【「燃えよ剣」評論】岡田准一以上の適任者はいないと感じさせる土方歳三の生き様
2021年10月10日 12:00

激動の幕末で、たった6年間しか存在しなかった「新選組」がどのような末路をたどったのか、歴史ファンならずとも多くの人が知っているはずだ。司馬遼太郎の傑作小説を原田眞人監督のメガホンで映画化する「燃えよ剣」は、徳川幕府が大政奉還により朝廷へ政権を移譲するなか、最強の剣客集団を作り上げ、最後まで戦い抜いた新選組副長・土方歳三の生き様を描いているが、一貫しているのはバラガキ(ならず者)と呼ばれていた頃から、「剣に生きる」ことに対してどこまでも誠実であり続けたということだ。
これまでに、土方を演じてきた俳優は数多くいる。
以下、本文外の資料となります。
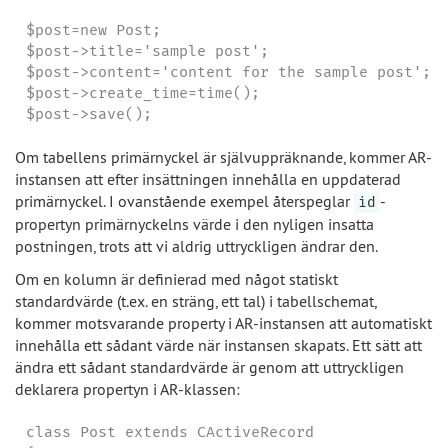
$post=new Post;

$post->title='sample post';

$post->content='content for the sample post';

$post->create_time=time();

$post->save();
Om tabellens primärnyckel är självuppräknande, kommer AR-
instansen att efter insättningen innehålla en uppdaterad
primärnyckel. I ovanstående exempel återspeglar
-
id
propertyn primärnyckelns värde i den nyligen insatta
postningen, trots att vi aldrig uttryckligen ändrar den.
Om en kolumn är definierad med något statiskt
standardvärde (t.ex. en sträng, ett tal) i tabellschemat,
kommer motsvarande property i AR-instansen att automatiskt
innehålla ett sådant värde när instansen skapats. Ett sätt att
ändra ett sådant standardvärde är genom att uttryckligen
deklarera propertyn i AR-klassen:
class Post extends CActiveRecord
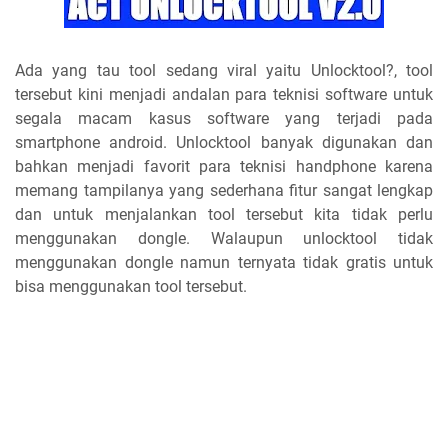
Ada yang tau tool sedang viral yaitu Unlocktool?, tool
tersebut kini menjadi andalan para teknisi software untuk
segala macam kasus software yang terjadi pada
smartphone android. Unlocktool banyak digunakan dan
bahkan menjadi favorit para teknisi handphone karena
memang tampilanya yang sederhana fitur sangat lengkap
dan untuk menjalankan tool tersebut kita tidak perlu
menggunakan dongle. Walaupun unlocktool tidak
menggunakan dongle namun ternyata tidak gratis untuk
bisa menggunakan tool tersebut.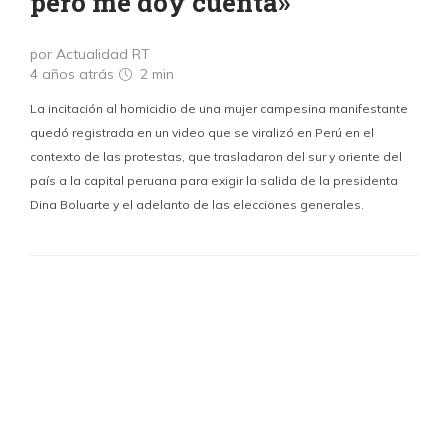
pero me doy cuenta»
por Actualidad RT
4 años atrás
2 min
La incitación al homicidio de una mujer campesina manifestante
quedó registrada en un video que se viralizó en Perú en el
contexto de las protestas, que trasladaron del sur y oriente del
país a la capital peruana para exigir la salida de la presidenta
Dina Boluarte y el adelanto de las elecciones generales.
栗塚旭(「燃えよ剣」1966年の映画版と70年のドラマ版)を筆頭に、ビートたけし、山本耕史、渡哲也、地井武男、近藤正臣、中井貴一、役所広司……。それぞれの作品で多くのファンを唸らせ、楽しませてきたが、今作で土方に息吹を注いだ岡田准一は次元の異なる高みへ到達したのではないだろうか。
武州多摩の農家出身だった土方は、バラガキと呼ばれながら武士になることを夢見て剣の道を追い求め、武士よりも武士らしく筋を通す生き方を貫いた。洗練とはかけ離れた足運び、身の丈に合わない刀を欲して姉夫婦に資金をねだる言わば覚醒前の「トシ」時代から、戦いに疲れ、虚しさを感じながら我が身を奮い立たせ、箱館で壮絶な死を遂げるまでを見るにつけ、土方を生き切ることが出来るのは、原田監督に「超一流の武芸者が俳優のふりをしているような人」と言わしめた岡田以上の適任者はいないとすら感じさせる。それほどまでに、剣技の構築と指導も担った岡田の役割は大きく、原田監督が求めるものを具現化してみせたと言っていい。
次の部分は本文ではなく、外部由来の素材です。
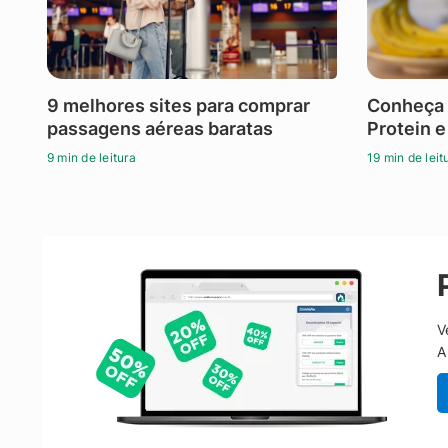
9 melhores sites para comprar
Conheça 
passagens aéreas baratas
Protein e
9 min de leitura
19 min de leit
V
A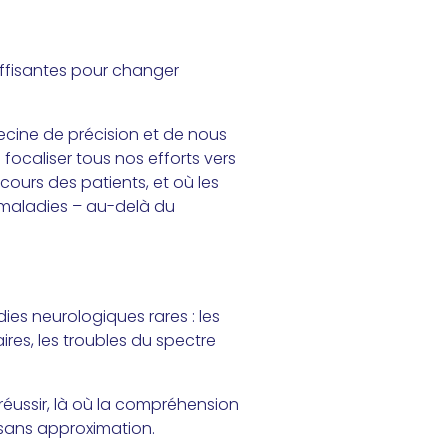
uffisantes pour changer
ecine de précision et de nous
focaliser tous nos efforts vers
cours des patients, et où les
 maladies – au-delà du
es neurologiques rares : les
ires, les troubles du spectre
réussir, là où la compréhension
 sans approximation.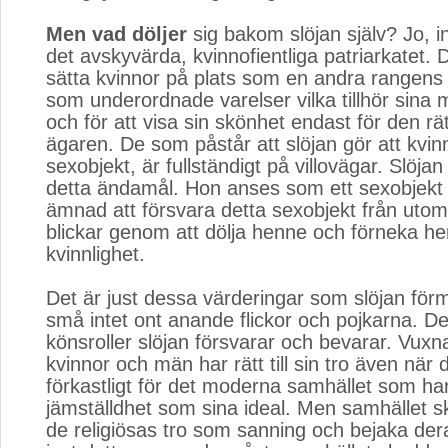
Men vad döljer
sig bakom slöjan själv? Jo, i
det avskyvärda, kvinnofientliga patriarkatet. De
sätta kvinnor på plats som en andra rangen
som underordnade varelser vilka tillhör sina 
och för att visa sin skönhet endast för den rä
ägaren. De som påstår att slöjan gör att kvinna
sexobjekt, är fullständigt på villovägar. Slöjan ä
detta ändamål. Hon anses som ett sexobjekt 
ämnad att försvara detta sexobjekt från uto
blickar genom att dölja henne och förneka h
kvinnlighet.
Det är just dessa värderingar som slöjan förme
små intet ont anande flickor och pojkarna. D
könsroller slöjan försvarar och bevarar. Vuxna
kvinnor och män har rätt till sin tro även när 
förkastligt för det moderna samhället som har
jämställdhet som sina ideal. Men samhället sk
de religiösas tro som sanning och bejaka der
原作の愛読者であれば、新選組内に漂う男色の気配が後に内部崩壊を招いていくさまが余すところなく描かれていることこそ「是」とするかもしれない。その実、大島渚監督は司馬の短編集「新選組血風録」収録の「前髪の惣三郎」と「三条磧乱刃」を原作に映画化した遺作「御法度」では、男色の視点で艶やかに描いている。だが原田監督は今作ではその要素を極力排除し、土方を介して「剣に生きる」という眼差しを注ぐことで、「生き抜く誠」を表現してみせた。観る者も、そんなことは些末な問題だということをスクリーン全体から浴びるように感じ取ることになるだろう。
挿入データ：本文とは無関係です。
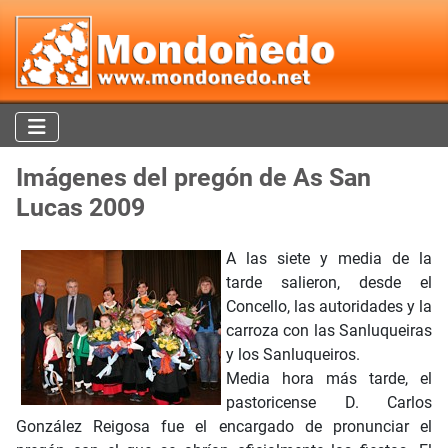
Imágenes del pregón de As San
Lucas 2009
A las siete y media de la
tarde salieron, desde el
Concello, las autoridades y la
carroza con las Sanluqueiras
y los Sanluqueiros.
Media hora más tarde, el
pastoricense D. Carlos
González Reigosa fue el encargado de pronunciar el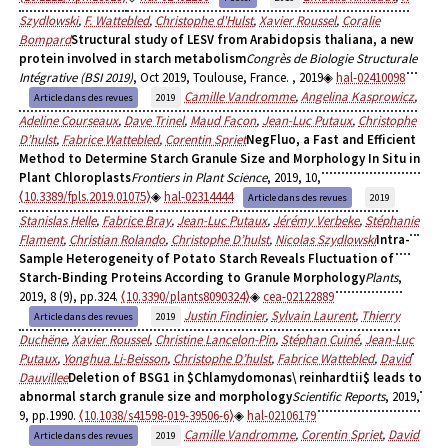
Szydlowski
,
F. Wattebled
,
Christophe d'Hulst
,
Xavier Roussel
,
Coralie
Bompard
Structural study of LESV from Arabidopsis thaliana, a new
protein involved in starch metabolism
Congrès de Biologie Structurale
Intégrative (BSI 2019)
, Oct 2019, Toulouse, France.
, 2019
hal-02410098
Camille Vandromme
,
Angelina Kasprowicz
,
Article dans des revues
2019
Adeline Courseaux
,
Dave Trinel
,
Maud Facon
,
Jean-Luc Putaux
,
Christophe
D’hulst
,
Fabrice Wattebled
,
Corentin Spriet
NegFluo, a Fast and Efficient
Method to Determine Starch Granule Size and Morphology In Situ in
Plant Chloroplasts
Frontiers in Plant Science
, 2019, 10,
⟨10.3389/fpls.2019.01075⟩
hal-02314444
Article dans des revues
2019
Stanislas Helle
,
Fabrice Bray
,
Jean-Luc Putaux
,
Jérémy Verbeke
,
Stéphanie
Flament
,
Christian Rolando
,
Christophe D’hulst
,
Nicolas Szydlowski
Intra-
Sample Heterogeneity of Potato Starch Reveals Fluctuation of
Starch-Binding Proteins According to Granule Morphology
Plants
,
2019, 8 (9), pp.324.
⟨10.3390/plants8090324⟩
cea-02122889
Justin Findinier
,
Sylvain Laurent
,
Thierry
Article dans des revues
2019
Duchëne
,
Xavier Roussel
,
Christine Lancelon-Pin
,
Stéphan Cuiné
,
Jean-Luc
Putaux
,
Yonghua Li-Beisson
,
Christophe D’hulst
,
Fabrice Wattebled
,
David
Dauvillee
Deletion of BSG1 in $Chlamydomonas\ reinhardtii$ leads to
abnormal starch granule size and morphology
Scientific Reports
, 2019,
9, pp.1990.
⟨10.1038/s41598-019-39506-6⟩
hal-02106179
Camille Vandromme
,
Corentin Spriet
,
David
Article dans des revues
2019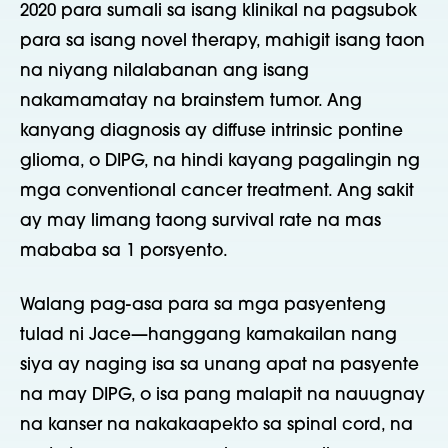
2020 para sumali sa isang klinikal na pagsubok
para sa isang novel therapy, mahigit isang taon
na niyang nilalabanan ang isang
nakamamatay na brainstem tumor. Ang
kanyang diagnosis ay diffuse intrinsic pontine
glioma, o DIPG, na hindi kayang pagalingin ng
mga conventional cancer treatment. Ang sakit
ay may limang taong survival rate na mas
mababa sa 1 porsyento.
Walang pag-asa para sa mga pasyenteng
tulad ni Jace—hanggang kamakailan nang
siya ay naging isa sa unang apat na pasyente
na may DIPG, o isa pang malapit na nauugnay
na kanser na nakakaapekto sa spinal cord, na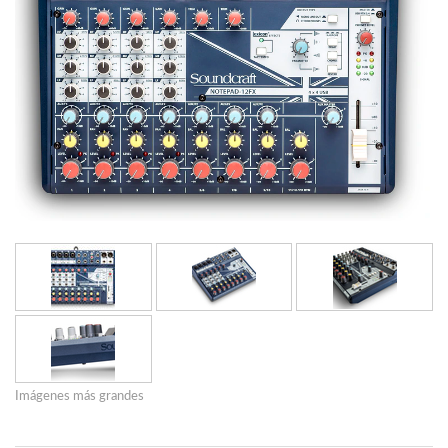
Imágenes más grandes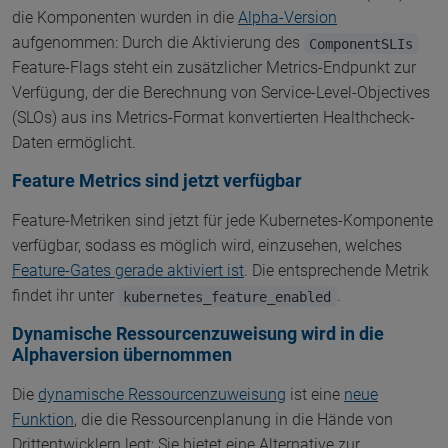
die Komponenten wurden in die
Alpha-Version
aufgenommen: Durch die Aktivierung des
ComponentSLIs
Feature-Flags steht ein zusätzlicher Metrics-Endpunkt zur
Verfügung, der die Berechnung von Service-Level-Objectives
(SLOs) aus ins Metrics-Format konvertierten Healthcheck-
Daten ermöglicht.
Feature Metrics sind jetzt verfügbar
Feature-Metriken sind jetzt für jede Kubernetes-Komponente
verfügbar, sodass es möglich wird, einzusehen, welches
Feature-Gates gerade aktiviert ist
. Die entsprechende Metrik
findet ihr unter
.
kubernetes_feature_enabled
Dynamische Ressourcenzuweisung wird in die
Alphaversion übernommen
Die
dynamische Ressourcenzuweisung
ist eine
neue
Funktion
, die die Ressourcenplanung in die Hände von
Drittentwicklern legt: Sie bietet eine Alternative zur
それもこれも、岡田をはじめとするキャスト陣が役を生き切ったからこそだが、なかでも伊藤英明が芹沢鴨を魅惑的に体現している。劇中のセリフ「俺は桜田門外で死ぬはずだった」が印象的で、死にきれなかったからこそ酒と女性に逃げ、ついに訪れた儚さが滲む散り際は見事で、爛々と輝いてさえ見えた。